Top of Extract to read
A website about UK Science Fiction, digging through the past to uncover the future.

Friday, March 24, 2006

Buy content through ScooptWords "If this is living in the future today... I'm all for it."

I've never really been a fan of Gerry Anderson and his various miniature and not so miniature extravaganzas. There's a horrid air of 'gadget' hanging over them that stifles any interesting ideas they might have. For me they're always like watching a piece of pornography made for a fetish I don't have: Where there should be a shot of an actors reaction there instead is a ponderous sequence involving some spaceships or some such; where there might be a long short of the couple 'doing it' instead there is a lingering close-up of a toe... Wholely unsatisfying to me, but obviously targeted at the taste of someone, somewhere.

I couldn't resist, though, flagging up this little snippet of Sylvia Anderson trying to pass off the clothes that the women wear in 'UFO' as practical fashions. According to the obsessively neat and categorized 'UFO' fansite the clip is from, it comes from a 1970 UK TV programme "Tomorrow Today". It's interesting how much it betrays of Sylvia Anderson's attitude to actors versus puppets. To quote her: "With puppets one could decide what body, what hairstyle a puppet has exactly, how they would dress and so on. You're a little more inhibited with an actor. You can't change a tall man into a short man."

To Sylvia, it seems, all is about appearance. That's the peculiar emptiness of the Anderson canon, I suppose.
Bottom of Extract to read
Top of Records supplied
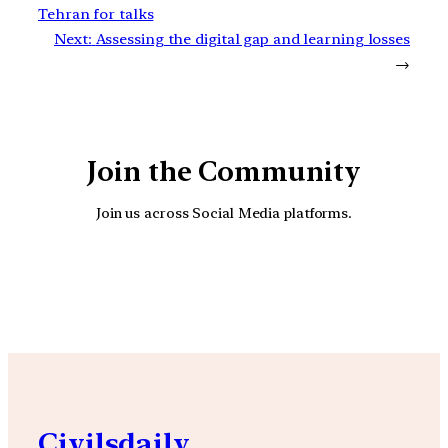
Tehran for talks
Next:
Assessing the digital gap and learning losses
→
Join the Community
Join us across Social Media platforms.
YouTube
Facebook
Instagra
Civilsdaily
Bottom of Records supplied
Problem set ::
(a) In the blog post, which 1970 UK TV program is the Sylvia Anderson clip said to come from?
(b) Please list each thing that, according to the Sylvia Anderson quote in the blog post, one could decide about a puppet.

Per-task outputs ::
(a) "Tomorrow Today"

(b)
- What body it has
- What hairstyle it has
- How it would dress